2 Adding a node A-> Cv2m Bv1 Av2s. So when adding a node A, let’s suppose that the master replica will be migrated to A. So A becomes a subset and B becomes ‘non-replica’, right? In this phase, when reading a record in ‘strong consistency’ mode, how the duplicate resolve is performed? Because there may be old data in Bv1(e.g. k1->v1) and new data(e.g. k1->v2) in Cv2m and Av2s. How can the client be assured to read the value v2 instead of v1?
B can serve a read in this state. By default all reads go the the master, but the client can be configured to read from the replicas. Reading from replicas means your reads will not be linearizable. We call this mode ‘relaxed consistency’. Though it is possible to implement these reads to preserve sequential consistency, presently it doesn’t do that either; we have a plan to make these reads sequentially consistent so expect this to change. If you aren’t familiar with these terms, linearizable basically means that successive reads for a particular record performed by many client processes cannot read an older value then what the previous read form any client has returned. Sequential (I like to think of as “session”) consistency mean that a particular client may not read an older version of a record the it has already read but that read may be older than another client process prior read.

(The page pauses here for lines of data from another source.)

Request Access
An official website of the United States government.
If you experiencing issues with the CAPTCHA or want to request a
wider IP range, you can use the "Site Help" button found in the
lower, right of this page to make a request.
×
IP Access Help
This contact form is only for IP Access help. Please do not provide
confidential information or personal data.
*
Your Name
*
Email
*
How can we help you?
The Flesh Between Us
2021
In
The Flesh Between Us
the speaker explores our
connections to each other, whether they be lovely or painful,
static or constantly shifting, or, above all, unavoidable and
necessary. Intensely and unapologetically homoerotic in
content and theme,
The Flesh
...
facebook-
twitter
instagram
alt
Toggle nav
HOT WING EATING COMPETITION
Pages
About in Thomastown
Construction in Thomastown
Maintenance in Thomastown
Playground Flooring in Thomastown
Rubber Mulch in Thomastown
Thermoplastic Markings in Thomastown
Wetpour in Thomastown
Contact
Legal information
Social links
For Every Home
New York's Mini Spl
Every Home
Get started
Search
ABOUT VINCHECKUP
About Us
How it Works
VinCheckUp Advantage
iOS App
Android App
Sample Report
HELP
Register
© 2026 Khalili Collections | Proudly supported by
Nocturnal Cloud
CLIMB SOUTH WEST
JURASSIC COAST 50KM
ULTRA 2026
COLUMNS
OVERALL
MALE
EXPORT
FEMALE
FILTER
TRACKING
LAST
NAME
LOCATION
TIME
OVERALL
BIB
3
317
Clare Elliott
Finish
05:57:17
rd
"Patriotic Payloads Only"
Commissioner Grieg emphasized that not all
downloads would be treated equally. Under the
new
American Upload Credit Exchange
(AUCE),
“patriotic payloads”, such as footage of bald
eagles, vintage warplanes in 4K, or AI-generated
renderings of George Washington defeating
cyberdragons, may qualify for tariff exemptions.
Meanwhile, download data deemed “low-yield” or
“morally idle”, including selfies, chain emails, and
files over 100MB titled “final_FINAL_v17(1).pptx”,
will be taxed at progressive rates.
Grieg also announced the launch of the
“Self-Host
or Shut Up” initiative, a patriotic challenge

The order you list the nodes is important. For a particular cluster membership/configuration each partition generates a particular node succession ordering. The first element is designated ‘final-master’ the following replication-factor - 1 elements are ‘proles’ (aka non-master-replicas) and any remaining nodes with data are ‘non-replicas’.
So I believe you are describing A coming in as a replica:
# The version sequence will enter re-balance as:
Cv1m A Bv1p
# The versions will advance to:
Cv2m Av2s Bv2s
In this state, duplicate resolution is not necessary since both A and B are subsets of C. During this time any reads that where targeting B will be proxyeed to C.